Even if programmers never write a line of code that invokes IPv6, they need
to accommodate the effects of all the other programmers who aren't writing a
line of IPv6 code. CGN renders most application logs useless unless they
record source port as well as address. For many industries, logging of
transactions in a manner that allows you to track back to the originator of
the transaction is not optional. And yes that does translate to track back
to the ISP who (when presented with the appropriate piece of paper) can
convert the timestamp /IP address/ port combination to the customer who is
responsible for the account.
Even if programmers never write a line of code that invokes IPv6, they had
better be testing their Internet facing applications against users in pure
IPv4 environments; users in pure IPv6 environment using each of the
transition mechanism, and users in dual-stack environments.

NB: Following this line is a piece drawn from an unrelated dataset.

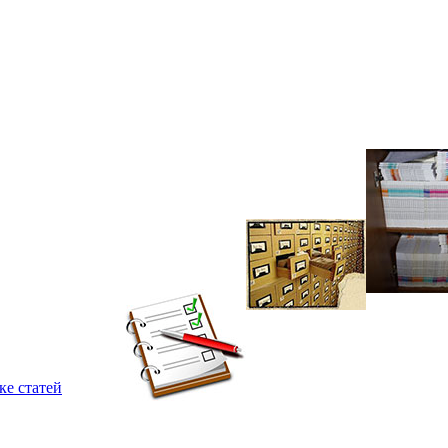
ке статей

I've spent more than a small amount of time explaining to vendors that
AI_ADDRCONFIG is a really good hint flag to have set. One vendor responded
that the change would require retesting everything. I'm afraid that he
wasn't happy when I pointed out that they obviously hadn't tested the first
time and that as the customer, I was entitled to at least one full set of
(successful) pre-delivery testing.
> -----Original Message-----
> From: Owen DeLong [mailto:owen at delong.com]
> Sent: Tuesday, November 27, 2012 6:48 PM
> To: Jared Mauch
> Cc: nanog at nanog.org
> Subject: Re: "Programmers can't get IPv6 thus that is why they do not have
> IPv6 in their applications"....
> >> I agree that some of it comes down to knowledge; most programmers
> >> learn from experience and lets face it unless you go looking your
> >> unlikely to run into IPv6 even as of yet. I believe as the ISP
> >> implements IPv6 and companies get more demand on the customer facing
> >> side of things it will pick up quickly.
> > Sure, using gethostbyname() is certainly easier to find code examples,
> not impossible to find other examples.
> Pretty much everything you need to know about taking your applications
> from mono-stack to dual-stack.
> Includes an example application implemented in IPv4 only and ported to
> stack in C, PERL, and Python.
> >> In our datacenters all our software is built with IPv6 addressing
> >> supported but we have yet to build the logic stack as we are waiting
> >> for the demand. It makes no sense to build all the support just
> >> because when there are other important things to do.
> > There is something else. Many people "cheated" and stuck a 2^32 number
> in an integer datatype for their SQL or other servers. They don't work as
> with 2^128 sized IPs. They have to undertake the actual effort of storing
> their data in a proper datatype instead of cheating. I've seen this
> over and likely is a significant impediment just as the gethostbyname vs
> getaddrinfo() system call translations may be.
> It's actually pretty easy to change the datatype in an SQL database, so
> shouldn't be that much of an impediment.